Supported Platform APIs:  0.3, 0.4, 0.5, 0.6, 0.7, 0.8, 0.9, 0.10, 0.11, 0.12

Config:
  experimental = true
  lifecycle-image = "buildpacksio/lifecycle:0.17.1"
  layout-repo-dir = "/home/<redacted>/.pack/layout-repo"

$ docker info
Client: Docker Engine - Community
 Version:    25.0.1
 Context:    default
 Debug Mode: false                                            
 Plugins:                                                     
  buildx: Docker Buildx (Docker Inc.)
    Version:  v0.12.1
    Path:     /usr/libexec/docker/cli-plugins/docker-buildx
  compose: Docker Compose (Docker Inc.)
    Version:  v2.24.2
    Path:     /usr/libexec/docker/cli-plugins/docker-compose
                                                              
Server:           
 Containers: 35     
  Running: 1         
  Paused: 0  
  Stopped: 34               
 Images: 51
 Server Version: 25.0.1                          
 Storage Driver: overlay2
  Backing Filesystem: btrfs
  Supports d_type: true
  Using metacopy: false
  Native Overlay Diff: true
  userxattr: false
 Logging Driver: json-file
 Cgroup Driver: systemd
 Cgroup Version: 2
 Plugins:
  Volume: local
  Network: bridge host ipvlan macvlan null overlay
  Log: awslogs fluentd gcplogs gelf journald json-file local splunk syslog
 Swarm: inactive
 Runtimes: runc io.containerd.runc.v2
 Default Runtime: runc
 Init Binary: docker-init
 containerd version: a1496014c916f9e62104b33d1bb5bd03b0858e59
 runc version: v1.1.11-0-g4bccb38
 init version: de40ad0
 Security Options:
  seccomp
   Profile: builtin
  cgroupns
 Kernel Version: 6.6.13-100.fc38.x86_64
 Operating System: Fedora Linux 38 (Workstation Edition)
 OSType: linux
 Architecture: x86_64
 CPUs: 16
 Total Memory: 31.03GiB
 Name: fedora
 ID: 6a61b820-9dc5-4e48-9607-b2df128276e9
 Docker Root Dir: /var/lib/docker
 Debug Mode: false
 Experimental: false
 Insecure Registries:
  127.0.0.0/8
 Live Restore Enabled: false

[natalieparellano]

Hi yters - thank you for this. Can you try running your pack build command with --network host?

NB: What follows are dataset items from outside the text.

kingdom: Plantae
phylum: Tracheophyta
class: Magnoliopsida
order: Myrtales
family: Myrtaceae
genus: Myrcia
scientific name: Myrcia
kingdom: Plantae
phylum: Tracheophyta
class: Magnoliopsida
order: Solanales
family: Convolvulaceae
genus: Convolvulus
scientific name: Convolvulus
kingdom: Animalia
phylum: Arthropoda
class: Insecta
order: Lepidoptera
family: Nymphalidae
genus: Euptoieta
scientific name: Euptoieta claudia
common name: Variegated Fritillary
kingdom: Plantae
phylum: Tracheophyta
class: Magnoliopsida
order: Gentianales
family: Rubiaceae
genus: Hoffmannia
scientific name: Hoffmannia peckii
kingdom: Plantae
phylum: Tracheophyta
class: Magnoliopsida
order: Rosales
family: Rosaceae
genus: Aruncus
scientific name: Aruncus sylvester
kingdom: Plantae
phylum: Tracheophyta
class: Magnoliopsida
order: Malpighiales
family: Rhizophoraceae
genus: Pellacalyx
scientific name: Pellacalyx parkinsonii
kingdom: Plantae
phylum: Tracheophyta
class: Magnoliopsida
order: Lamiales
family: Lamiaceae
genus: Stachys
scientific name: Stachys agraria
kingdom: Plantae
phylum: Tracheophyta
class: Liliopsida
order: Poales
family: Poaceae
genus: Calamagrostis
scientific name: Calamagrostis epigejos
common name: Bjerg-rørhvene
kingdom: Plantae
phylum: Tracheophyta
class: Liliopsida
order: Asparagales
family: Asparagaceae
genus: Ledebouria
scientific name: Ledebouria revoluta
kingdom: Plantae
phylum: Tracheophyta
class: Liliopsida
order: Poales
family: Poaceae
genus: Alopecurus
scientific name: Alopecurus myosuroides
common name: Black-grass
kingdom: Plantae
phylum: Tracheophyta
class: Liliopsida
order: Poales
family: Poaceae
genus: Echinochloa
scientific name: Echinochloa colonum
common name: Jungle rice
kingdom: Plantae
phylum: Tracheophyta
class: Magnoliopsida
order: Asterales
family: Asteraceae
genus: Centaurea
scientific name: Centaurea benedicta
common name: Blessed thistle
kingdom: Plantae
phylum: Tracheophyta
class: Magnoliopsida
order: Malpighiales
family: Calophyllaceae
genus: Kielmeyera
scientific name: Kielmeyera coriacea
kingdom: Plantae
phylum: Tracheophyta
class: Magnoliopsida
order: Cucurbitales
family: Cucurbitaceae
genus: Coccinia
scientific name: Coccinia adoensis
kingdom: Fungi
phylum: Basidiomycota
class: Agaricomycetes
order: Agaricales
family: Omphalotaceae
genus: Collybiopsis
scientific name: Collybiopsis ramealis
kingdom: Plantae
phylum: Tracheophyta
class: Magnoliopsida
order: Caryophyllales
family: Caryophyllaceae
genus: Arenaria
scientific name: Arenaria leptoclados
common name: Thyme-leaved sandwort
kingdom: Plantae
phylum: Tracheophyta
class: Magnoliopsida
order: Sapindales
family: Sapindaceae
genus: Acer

With builders created using an older version of pack DNS resolution worked correctly.

Could you also share your lifecycle version? And are you using extensions? Newer versions of the lifecycle will try to pull the run image during restore (IF extensions switched the run image) so that target information can be populated and/or the manifest can be downloaded for use by the extender. The reference provided by extensions (recorded in analyzed.toml) should be reachable from the build container.